**Text segment**

When a lot of people think about Community they jump straight to forums. But the reality is that forums are just a tool in the community toolbox. To use an analogy, if you think about a plumbers toolbox the tool he uses the most is probably his wrench, forums are the most common tool used in developing community because they are focused on two way communication. That being said, it is not a requirement to have forums to have a community just look at Amazon (ratings and reviews), Wikipedia (wikis), or even eBay (social eCommerce).
But forums themselves are not all the same, there are many variations of them out there built on different technologies with differing user experiences. It is important to understand these differences and how they map to your user personas to know which will make the best for your strategy.
The Different Styles of Forums
- Sleek and Trendy – This format blends sleek and stylish lines to turn the forum communication into an almost chat like feel. It is meant to merge the the user experience types. Apple is a great example of this.
- Standard – Most of the enterprise community platforms out there today operate their forums using this type of style. It is very much a linear approach with the focus being on the content and the interaction with that content. Dell is a good example.
- Technical – This forum style has emerged recently on many technical communities it is very Q&A focused but also really geared towards post conversation reading demonstrating popular and most viewed content. Stack Overflow is a good example of this style.
- Old School Traditional – Some of the best communities were formed when their users got together and started the community. These organic communities often have little to budget so free platforms are key to success. While dated by today’s standards, these forums are comfortable to many users. Photoshop Gurus is a good example.
- Answers – Q&A focused forums pit a question against a series of answers with the focus being on providing the best answer rather than discussion on the topic. Ask is the best example.

**Dataset records**
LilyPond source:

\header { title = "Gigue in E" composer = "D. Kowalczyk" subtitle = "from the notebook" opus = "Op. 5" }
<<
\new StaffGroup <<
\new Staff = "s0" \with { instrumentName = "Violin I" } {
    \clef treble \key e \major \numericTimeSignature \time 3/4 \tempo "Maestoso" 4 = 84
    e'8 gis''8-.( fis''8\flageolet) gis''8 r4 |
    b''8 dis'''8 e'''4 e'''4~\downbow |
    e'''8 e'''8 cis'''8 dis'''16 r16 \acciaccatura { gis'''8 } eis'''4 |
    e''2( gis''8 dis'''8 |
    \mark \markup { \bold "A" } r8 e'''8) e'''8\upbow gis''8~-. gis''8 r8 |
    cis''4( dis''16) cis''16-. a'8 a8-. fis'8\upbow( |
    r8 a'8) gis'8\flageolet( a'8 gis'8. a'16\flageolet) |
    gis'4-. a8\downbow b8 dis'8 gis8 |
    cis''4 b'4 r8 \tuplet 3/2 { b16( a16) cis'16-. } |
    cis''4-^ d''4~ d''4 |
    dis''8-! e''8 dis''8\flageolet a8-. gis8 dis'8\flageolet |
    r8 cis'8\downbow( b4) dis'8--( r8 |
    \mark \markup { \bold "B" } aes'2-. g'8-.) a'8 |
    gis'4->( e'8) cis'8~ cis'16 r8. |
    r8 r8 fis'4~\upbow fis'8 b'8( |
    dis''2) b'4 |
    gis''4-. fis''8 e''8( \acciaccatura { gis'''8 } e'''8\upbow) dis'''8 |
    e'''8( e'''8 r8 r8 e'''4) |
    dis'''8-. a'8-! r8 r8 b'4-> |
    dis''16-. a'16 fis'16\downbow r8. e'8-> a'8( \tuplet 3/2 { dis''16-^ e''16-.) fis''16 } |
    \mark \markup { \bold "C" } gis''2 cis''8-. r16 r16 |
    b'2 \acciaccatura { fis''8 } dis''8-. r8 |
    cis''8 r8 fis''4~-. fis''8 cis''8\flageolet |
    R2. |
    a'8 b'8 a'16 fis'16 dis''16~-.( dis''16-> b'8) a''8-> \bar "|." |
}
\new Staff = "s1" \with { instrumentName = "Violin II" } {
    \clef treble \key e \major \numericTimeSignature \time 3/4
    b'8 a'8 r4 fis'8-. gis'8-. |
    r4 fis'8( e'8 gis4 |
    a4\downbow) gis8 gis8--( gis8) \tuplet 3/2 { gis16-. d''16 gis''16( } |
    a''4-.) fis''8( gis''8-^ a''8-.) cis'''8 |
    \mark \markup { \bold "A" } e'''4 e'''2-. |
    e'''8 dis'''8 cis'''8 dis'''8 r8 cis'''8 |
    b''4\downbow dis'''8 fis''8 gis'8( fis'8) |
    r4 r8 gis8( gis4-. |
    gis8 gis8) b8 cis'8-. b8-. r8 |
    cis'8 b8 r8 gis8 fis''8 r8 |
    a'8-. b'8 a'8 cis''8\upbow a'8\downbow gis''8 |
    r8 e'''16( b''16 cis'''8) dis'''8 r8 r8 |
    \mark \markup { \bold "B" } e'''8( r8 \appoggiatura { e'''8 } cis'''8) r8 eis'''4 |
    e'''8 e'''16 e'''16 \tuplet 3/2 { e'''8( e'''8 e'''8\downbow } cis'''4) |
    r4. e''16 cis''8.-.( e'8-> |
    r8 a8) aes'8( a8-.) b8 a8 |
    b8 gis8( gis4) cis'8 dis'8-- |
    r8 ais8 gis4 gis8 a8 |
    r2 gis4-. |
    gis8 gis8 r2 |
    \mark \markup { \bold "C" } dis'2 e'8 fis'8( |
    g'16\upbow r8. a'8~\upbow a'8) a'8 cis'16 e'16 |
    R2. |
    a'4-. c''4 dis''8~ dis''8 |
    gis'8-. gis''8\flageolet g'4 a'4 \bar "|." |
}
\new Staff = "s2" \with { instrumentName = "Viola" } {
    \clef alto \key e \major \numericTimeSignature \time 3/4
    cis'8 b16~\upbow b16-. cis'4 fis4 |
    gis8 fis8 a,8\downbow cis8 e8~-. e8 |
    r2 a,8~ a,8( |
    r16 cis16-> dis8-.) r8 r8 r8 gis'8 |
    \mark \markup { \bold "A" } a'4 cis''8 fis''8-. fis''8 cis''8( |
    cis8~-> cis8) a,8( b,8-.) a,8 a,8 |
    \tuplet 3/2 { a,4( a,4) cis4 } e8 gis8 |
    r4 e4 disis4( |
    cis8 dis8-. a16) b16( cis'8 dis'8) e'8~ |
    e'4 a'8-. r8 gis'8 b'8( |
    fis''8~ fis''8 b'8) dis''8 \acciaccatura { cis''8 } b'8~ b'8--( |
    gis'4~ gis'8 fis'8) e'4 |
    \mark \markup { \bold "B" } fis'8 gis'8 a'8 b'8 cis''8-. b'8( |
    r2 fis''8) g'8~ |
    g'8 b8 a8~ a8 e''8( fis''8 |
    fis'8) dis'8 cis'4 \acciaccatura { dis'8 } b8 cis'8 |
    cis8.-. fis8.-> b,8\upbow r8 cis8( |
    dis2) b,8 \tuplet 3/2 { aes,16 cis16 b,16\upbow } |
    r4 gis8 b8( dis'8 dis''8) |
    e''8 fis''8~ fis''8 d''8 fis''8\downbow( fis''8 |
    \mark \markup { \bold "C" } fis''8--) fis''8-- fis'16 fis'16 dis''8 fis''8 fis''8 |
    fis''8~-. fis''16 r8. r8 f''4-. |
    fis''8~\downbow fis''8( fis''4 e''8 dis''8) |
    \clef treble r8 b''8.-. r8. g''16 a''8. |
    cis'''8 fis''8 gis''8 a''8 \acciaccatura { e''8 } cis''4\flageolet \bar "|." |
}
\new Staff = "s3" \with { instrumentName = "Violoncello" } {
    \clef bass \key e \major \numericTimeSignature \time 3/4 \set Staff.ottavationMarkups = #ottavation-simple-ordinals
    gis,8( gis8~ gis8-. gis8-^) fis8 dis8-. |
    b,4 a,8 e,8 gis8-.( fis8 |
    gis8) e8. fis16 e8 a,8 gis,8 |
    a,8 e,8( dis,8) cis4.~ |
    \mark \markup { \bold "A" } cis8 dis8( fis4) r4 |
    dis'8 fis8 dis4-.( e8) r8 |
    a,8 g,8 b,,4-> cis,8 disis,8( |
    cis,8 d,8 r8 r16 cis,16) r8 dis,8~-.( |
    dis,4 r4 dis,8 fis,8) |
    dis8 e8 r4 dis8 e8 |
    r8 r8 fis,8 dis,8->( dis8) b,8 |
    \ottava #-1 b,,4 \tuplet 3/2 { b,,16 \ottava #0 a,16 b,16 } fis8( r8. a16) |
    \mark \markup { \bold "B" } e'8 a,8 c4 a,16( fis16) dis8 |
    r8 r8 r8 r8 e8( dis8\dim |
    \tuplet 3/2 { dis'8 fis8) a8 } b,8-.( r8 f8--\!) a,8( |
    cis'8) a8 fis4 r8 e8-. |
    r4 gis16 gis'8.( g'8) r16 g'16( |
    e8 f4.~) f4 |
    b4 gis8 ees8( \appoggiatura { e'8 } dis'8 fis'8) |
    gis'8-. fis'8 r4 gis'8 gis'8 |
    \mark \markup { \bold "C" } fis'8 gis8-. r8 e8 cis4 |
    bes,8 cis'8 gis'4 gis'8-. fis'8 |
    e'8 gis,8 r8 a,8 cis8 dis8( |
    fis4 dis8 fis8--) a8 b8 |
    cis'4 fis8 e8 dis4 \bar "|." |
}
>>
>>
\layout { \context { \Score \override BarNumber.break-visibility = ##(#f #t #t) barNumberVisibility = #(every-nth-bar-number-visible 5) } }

**Written task 1**
In the text on community forums, which site is named as a good example of the Technical forum style?
**Written task 2**
Pick up the text on community forums after its last sentence and keep writing.

**Right answer 1**
Stack Overflow.

**Right answer 2**
- Asian – All the forum styles listed above are western styles, Eastern styles tend to vary greatly. This is largely due to languages based on characters which make things like search more complicated. On these styles of forums you will see a lot of content, a lot of scrolling, and a very different approach to responses tying them to the post they are responding to rather than a linear format. eefocus (an engineering community in China) is a good example of this. I would highly recommend that if the East is a focus for your Community program then a lot of research should be done into the user experience of forums there.
The Two Main Types of Navigation
While this doesn’t apply specifically to forums I do want to take a minute and talk about the big choice you will need to make with your Community on navigation as it deeply affects your user experience. There are two “high-level” ways you can architect your community…
- The Great List – where all the forums and other tools are listed on one main page
- Sub-Community Model – where the community is divided into sub-sections based on theme or topic
Both of these models are used widely. There are advantages and disadvantages to each.
How Many Forums Are Too Many?
There is a great temptation to build out all the topics and categories you need when building your community but it is important to remember that you only get one chance to make a first impression and convert a visitor to a community members. Because of this I recommend following these guidelines…
KISS – Keep It Simple & Sexy
Always Community Member Focused – Organize by the way the customer perceives your products, not by the way you are organized
Minimal Marketing & Brand – what it really is, not what you want to market it as
Align to Members Current Needs – why is the member at your community? what do these want to see?
Cities, Neighborhoods, Streets, Houses, Rooms – Take a stair-step approach in a way that makes sense to the member
A key thing to remember is that every time you add a new section or forum to the community you are splitting off a section of your community membership. This is a necessary thing to do (Imagine the chaos if Apple didn’t have a separate area for iPad users and iPod users) but you don’t want to do it any more than you absolutely have to. Remember its a hell of a lot easier to expand then to shrink a community layout.
In a future blog post in this series I will talk about more advanced forum topics like engagement, moderation, guidelines, SPAM, etc but the next blog post in the getting started section will focus on Blogging 101.
Feedback is always appreciated!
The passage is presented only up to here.